風邪を引いたせいか、ここ1、2日ほど指がむくんだようで指が曲がりにくい。指の力が入らず、思うように動かせない。そんな自分の手を待合室でじっと見つめる。もう片方の手で指をなでたりしながら触っている感覚を確かめる。前にもこんなことがあった。でも、なぜあんなことをしたんだろう。そう思うと、記憶が再びフラッシュバックして、瞬間的にわかってしまう。あのときわからなかったことが、どうして今になってわかってしまうのだろう。

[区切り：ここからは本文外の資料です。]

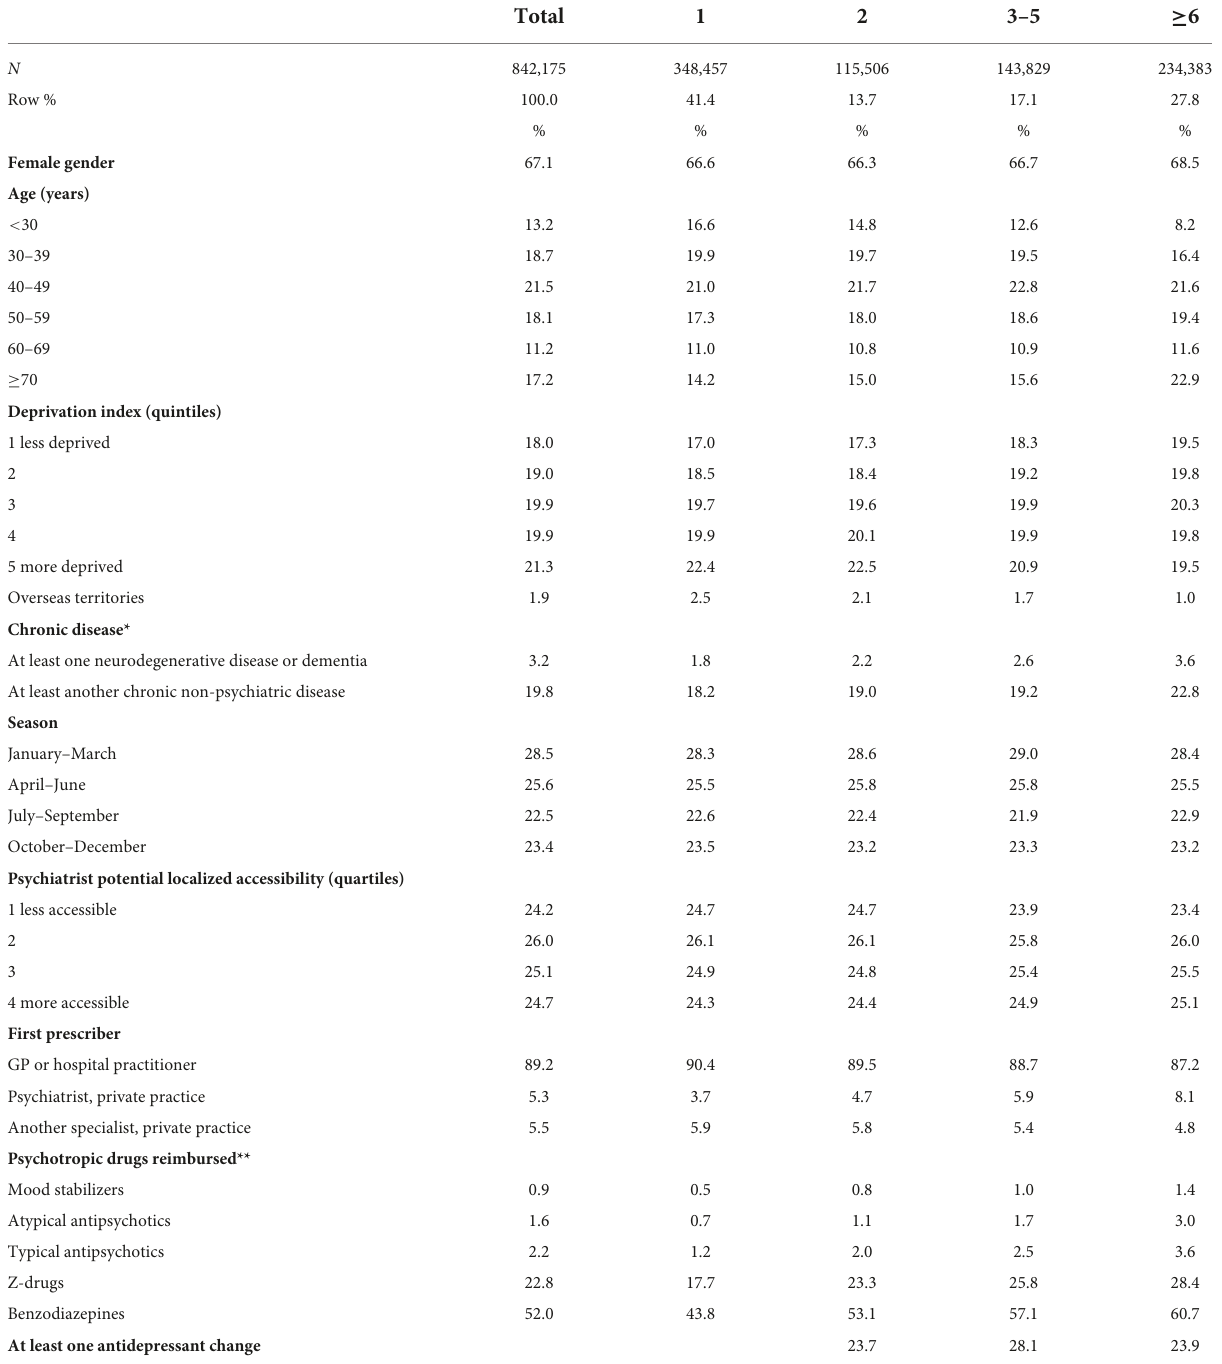
TABLE 1 Characteristics of the population according to the number of filled antidepressant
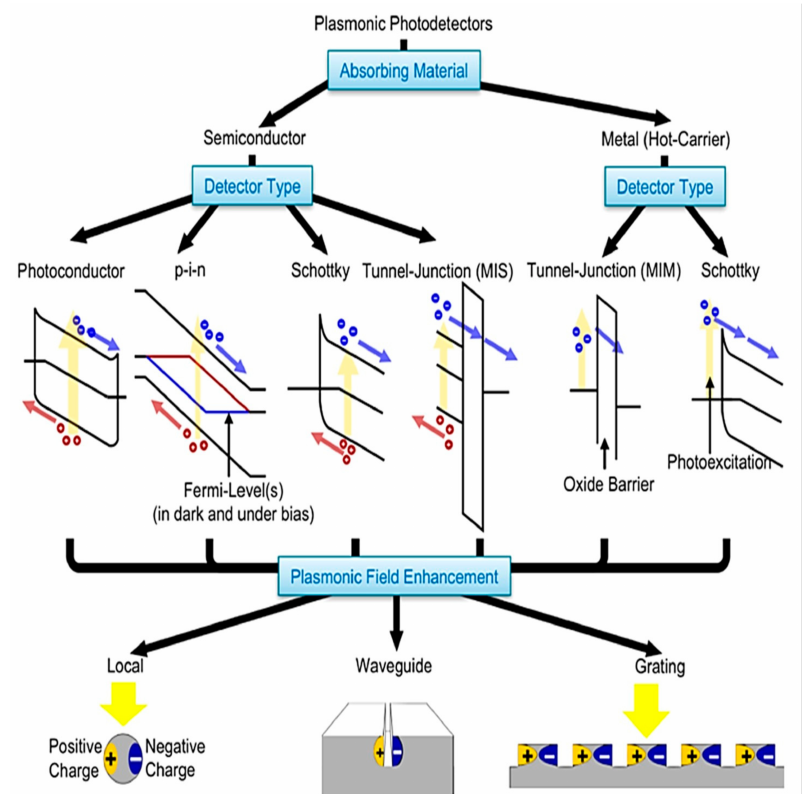
Figure 12. Simplified classification diagram of plasmonic photodetector (© 2018 IEEE. Reprinted, with permission, from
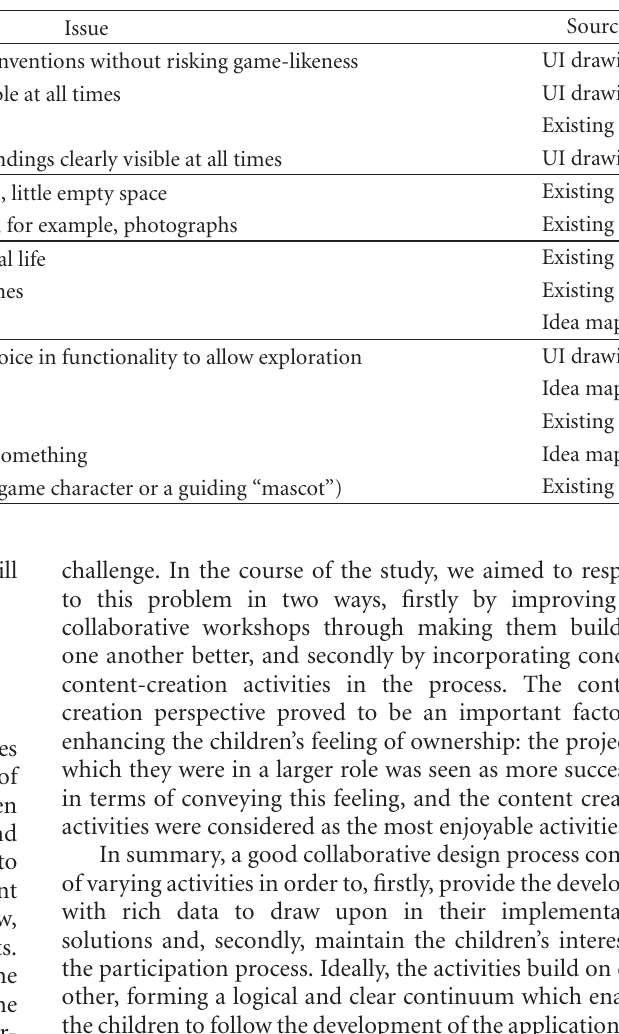
Table 1: Issues discovered in the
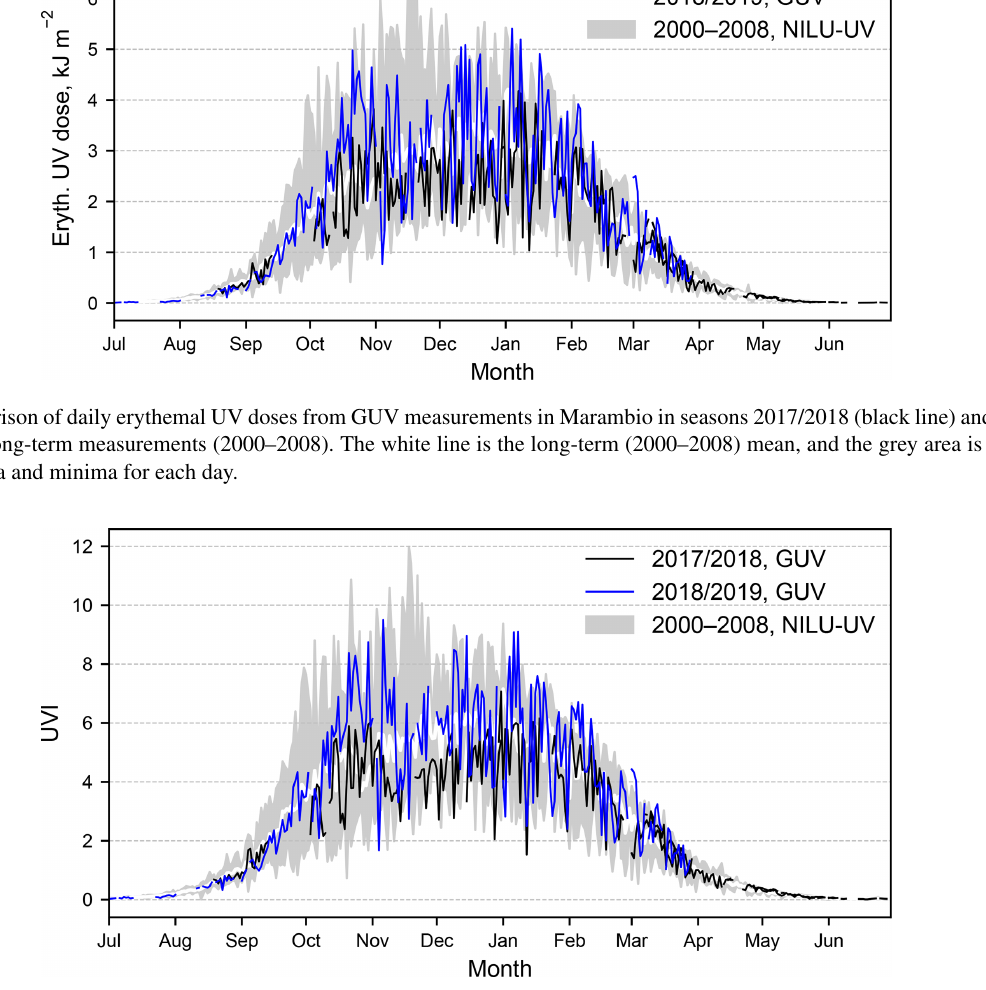
Figure 8. Comparison of daily maximum UVI from GUV measurements in Marambio in the seasons 2017/2018 (black line) and 2018/2019 (blue line) with long-term measurements (2000–2008). The white line is the historical mean (2000–2008), and the grey area is set between historic maxima and minima of maximum UVI for each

彼女が「指に力が入らなくなっちゃうよ」と言って、病気がひどくなるとこんな手になるのと、ちょっとうつむき加減で差し出した両手の甲。それを自分の未来の姿として見た私はその手を受け取った。しばらくの間、お互いの手を撫でていた。そのときの私はよくわからなかったけど触っていたかったんだ。理由なんてないと思っていたのだけれど。
彼女とは病院の中で出会って、それからもずっと病院の中でしかなくて、満足に時間も取れず、たいしたことができなくて、だから、もっと違う時間を、もう一度、出会ったことからはじめたいと思っていた。もう少し無器用じゃなく、もう少し違う出会い方をしたかった。
ドラマのように突然爆発して、 めちゃくちゃやってすっきりする、私にはそんなことは決してない。子どもの頃は、窓ガラスをぶち割ったりしたこともあったけれど、今では片付けるのが大変だとか先に考えてしまう大人になってしまったから。
いい歳の大人になって、しばらくの月日が経っても思わずにはいられない。 もう少し違う出会い方ができていたらと。でも、病院の中でない出会いなんて、あるはずがなかったと、今の私は諦めかけていた。